* **WHAT TO WORK ON**:
Retype the records below from their first line through the line containing "micrograph of endometrial", and include nothing else.

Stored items
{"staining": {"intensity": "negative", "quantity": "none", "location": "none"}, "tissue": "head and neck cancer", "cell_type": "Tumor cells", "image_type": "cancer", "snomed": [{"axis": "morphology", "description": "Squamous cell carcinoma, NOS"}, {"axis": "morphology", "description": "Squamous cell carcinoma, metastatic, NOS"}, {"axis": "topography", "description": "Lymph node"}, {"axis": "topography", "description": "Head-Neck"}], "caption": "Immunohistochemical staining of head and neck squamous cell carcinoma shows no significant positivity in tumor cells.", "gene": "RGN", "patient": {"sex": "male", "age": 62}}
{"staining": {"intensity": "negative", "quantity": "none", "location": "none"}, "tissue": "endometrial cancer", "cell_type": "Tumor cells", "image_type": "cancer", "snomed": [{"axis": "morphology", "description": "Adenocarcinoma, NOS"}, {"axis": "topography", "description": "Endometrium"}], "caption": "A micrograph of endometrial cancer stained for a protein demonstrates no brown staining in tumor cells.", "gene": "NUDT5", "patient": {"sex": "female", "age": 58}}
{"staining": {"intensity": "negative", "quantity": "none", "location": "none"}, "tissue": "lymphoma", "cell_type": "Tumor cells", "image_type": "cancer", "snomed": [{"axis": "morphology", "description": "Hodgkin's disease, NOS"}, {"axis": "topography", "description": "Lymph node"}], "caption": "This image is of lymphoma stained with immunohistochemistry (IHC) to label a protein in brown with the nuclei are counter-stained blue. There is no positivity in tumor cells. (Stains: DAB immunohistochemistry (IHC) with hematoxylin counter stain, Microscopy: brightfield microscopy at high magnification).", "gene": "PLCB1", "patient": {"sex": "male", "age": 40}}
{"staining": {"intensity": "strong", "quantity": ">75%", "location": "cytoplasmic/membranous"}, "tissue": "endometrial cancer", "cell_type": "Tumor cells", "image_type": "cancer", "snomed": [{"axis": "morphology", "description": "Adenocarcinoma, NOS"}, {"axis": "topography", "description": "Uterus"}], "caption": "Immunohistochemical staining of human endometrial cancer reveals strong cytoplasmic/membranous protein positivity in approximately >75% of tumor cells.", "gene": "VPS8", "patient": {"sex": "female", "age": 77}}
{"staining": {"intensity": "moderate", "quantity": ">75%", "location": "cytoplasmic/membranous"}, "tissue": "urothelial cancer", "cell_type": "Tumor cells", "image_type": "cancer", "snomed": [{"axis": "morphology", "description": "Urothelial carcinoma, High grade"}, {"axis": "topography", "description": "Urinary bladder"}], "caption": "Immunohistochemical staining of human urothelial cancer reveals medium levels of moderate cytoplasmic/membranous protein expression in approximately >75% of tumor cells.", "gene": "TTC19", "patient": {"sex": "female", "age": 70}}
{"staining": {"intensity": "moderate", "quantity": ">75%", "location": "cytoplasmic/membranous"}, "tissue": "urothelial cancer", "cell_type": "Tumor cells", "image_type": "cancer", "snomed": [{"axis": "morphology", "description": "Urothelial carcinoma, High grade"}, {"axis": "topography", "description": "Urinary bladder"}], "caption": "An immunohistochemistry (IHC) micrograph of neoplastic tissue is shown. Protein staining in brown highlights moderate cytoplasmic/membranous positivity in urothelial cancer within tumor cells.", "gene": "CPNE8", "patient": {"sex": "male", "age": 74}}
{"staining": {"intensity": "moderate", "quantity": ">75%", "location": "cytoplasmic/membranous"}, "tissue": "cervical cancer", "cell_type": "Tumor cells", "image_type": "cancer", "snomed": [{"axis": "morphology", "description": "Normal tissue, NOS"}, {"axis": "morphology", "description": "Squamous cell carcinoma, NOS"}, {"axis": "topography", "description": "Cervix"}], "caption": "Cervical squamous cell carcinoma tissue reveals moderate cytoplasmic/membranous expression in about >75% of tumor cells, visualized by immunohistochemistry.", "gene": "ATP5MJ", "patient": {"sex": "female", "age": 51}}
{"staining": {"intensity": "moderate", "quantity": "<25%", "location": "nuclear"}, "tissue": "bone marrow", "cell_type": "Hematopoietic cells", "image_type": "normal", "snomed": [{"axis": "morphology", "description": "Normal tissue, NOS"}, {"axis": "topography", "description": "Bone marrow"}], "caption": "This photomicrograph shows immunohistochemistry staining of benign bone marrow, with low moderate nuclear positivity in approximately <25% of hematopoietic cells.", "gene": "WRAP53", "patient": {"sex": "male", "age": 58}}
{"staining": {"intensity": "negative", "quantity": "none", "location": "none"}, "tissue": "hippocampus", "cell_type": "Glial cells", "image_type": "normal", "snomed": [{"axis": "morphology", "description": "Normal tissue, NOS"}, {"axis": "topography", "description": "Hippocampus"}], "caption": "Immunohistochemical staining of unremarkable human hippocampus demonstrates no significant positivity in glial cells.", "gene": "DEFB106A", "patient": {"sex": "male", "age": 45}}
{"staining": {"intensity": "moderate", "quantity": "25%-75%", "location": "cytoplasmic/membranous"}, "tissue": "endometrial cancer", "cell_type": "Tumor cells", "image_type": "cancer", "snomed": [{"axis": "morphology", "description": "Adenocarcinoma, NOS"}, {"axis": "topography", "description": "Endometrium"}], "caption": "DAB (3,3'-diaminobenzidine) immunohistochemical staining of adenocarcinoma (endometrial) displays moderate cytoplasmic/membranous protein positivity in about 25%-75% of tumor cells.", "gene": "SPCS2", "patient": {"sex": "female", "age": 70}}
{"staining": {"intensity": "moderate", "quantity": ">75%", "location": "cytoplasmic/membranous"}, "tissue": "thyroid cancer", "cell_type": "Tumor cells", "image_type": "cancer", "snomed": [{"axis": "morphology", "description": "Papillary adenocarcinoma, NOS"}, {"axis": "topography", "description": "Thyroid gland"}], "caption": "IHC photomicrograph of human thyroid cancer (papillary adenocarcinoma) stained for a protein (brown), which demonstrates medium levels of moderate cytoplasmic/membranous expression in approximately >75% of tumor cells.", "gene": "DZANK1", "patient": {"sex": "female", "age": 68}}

* **ANSWER SECTION**:
{"staining": {"intensity": "negative", "quantity": "none", "location": "none"}, "tissue": "head and neck cancer", "cell_type": "Tumor cells", "image_type": "cancer", "snomed": [{"axis": "morphology", "description": "Squamous cell carcinoma, NOS"}, {"axis": "morphology", "description": "Squamous cell carcinoma, metastatic, NOS"}, {"axis": "topography", "description": "Lymph node"}, {"axis": "topography", "description": "Head-Neck"}], "caption": "Immunohistochemical staining of head and neck squamous cell carcinoma shows no significant positivity in tumor cells.", "gene": "RGN", "patient": {"sex": "male", "age": 62}}
{"staining": {"intensity": "negative", "quantity": "none", "location": "none"}, "tissue": "endometrial cancer", "cell_type": "Tumor cells", "image_type": "cancer", "snomed": [{"axis": "morphology", "description": "Adenocarcinoma, NOS"}, {"axis": "topography", "description": "Endometrium"}], "caption": "A micrograph of endometrial cancer stained for a protein demonstrates no brown staining in tumor cells.", "gene": "NUDT5", "patient": {"sex": "female", "age": 58}}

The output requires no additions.